**PROBLEM TO WORK ON**.
In the entries below, every line that contains "Septiembre" must be located and copied.

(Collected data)
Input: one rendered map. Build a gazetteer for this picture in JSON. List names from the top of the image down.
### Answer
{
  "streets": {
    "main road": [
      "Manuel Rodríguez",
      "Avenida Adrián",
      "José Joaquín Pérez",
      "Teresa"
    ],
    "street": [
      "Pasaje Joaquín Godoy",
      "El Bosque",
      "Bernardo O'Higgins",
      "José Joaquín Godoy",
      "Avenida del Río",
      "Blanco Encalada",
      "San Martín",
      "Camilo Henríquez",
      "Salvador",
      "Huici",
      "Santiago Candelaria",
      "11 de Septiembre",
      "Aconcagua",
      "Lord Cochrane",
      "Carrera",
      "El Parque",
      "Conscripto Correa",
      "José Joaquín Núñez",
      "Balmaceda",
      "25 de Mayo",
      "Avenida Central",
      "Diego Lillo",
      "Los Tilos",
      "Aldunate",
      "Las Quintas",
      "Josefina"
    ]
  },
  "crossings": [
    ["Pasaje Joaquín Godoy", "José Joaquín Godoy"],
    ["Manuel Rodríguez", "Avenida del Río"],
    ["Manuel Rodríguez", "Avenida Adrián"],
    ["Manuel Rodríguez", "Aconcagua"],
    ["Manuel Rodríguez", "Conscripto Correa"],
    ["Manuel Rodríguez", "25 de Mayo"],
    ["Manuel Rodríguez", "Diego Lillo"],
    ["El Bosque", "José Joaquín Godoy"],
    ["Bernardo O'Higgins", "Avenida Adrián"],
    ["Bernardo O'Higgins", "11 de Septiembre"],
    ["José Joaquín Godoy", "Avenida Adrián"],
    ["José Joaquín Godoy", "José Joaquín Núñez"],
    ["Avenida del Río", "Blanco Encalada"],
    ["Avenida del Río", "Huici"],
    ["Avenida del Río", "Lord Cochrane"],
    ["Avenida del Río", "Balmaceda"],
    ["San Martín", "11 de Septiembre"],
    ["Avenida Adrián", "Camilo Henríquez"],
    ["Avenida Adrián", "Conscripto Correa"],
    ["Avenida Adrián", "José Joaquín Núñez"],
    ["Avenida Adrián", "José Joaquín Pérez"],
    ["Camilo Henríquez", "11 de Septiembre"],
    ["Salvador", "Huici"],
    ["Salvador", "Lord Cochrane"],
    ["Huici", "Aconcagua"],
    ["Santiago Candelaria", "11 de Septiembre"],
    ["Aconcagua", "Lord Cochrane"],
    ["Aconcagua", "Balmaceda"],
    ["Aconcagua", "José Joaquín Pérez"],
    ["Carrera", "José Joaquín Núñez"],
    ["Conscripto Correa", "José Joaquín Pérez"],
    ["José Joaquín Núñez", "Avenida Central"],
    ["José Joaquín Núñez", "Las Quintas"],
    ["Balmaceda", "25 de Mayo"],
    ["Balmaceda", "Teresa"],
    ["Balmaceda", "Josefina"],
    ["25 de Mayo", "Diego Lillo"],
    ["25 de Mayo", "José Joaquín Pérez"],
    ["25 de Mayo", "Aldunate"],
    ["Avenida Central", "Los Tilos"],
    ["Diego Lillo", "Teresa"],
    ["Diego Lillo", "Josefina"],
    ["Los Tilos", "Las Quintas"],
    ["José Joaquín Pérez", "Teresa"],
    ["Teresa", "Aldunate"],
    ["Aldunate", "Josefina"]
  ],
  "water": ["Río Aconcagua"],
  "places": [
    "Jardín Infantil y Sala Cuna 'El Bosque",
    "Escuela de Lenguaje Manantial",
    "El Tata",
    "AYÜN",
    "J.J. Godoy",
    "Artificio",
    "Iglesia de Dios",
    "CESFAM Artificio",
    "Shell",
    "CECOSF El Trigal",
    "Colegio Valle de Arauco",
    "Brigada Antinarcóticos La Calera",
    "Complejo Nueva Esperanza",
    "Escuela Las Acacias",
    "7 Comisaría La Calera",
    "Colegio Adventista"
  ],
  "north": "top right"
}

**TASK ANSWER**.
      "11 de Septiembre",
    ["Bernardo O'Higgins", "11 de Septiembre"],
    ["San Martín", "11 de Septiembre"],
    ["Camilo Henríquez", "11 de Septiembre"],
    ["Santiago Candelaria", "11 de Septiembre"],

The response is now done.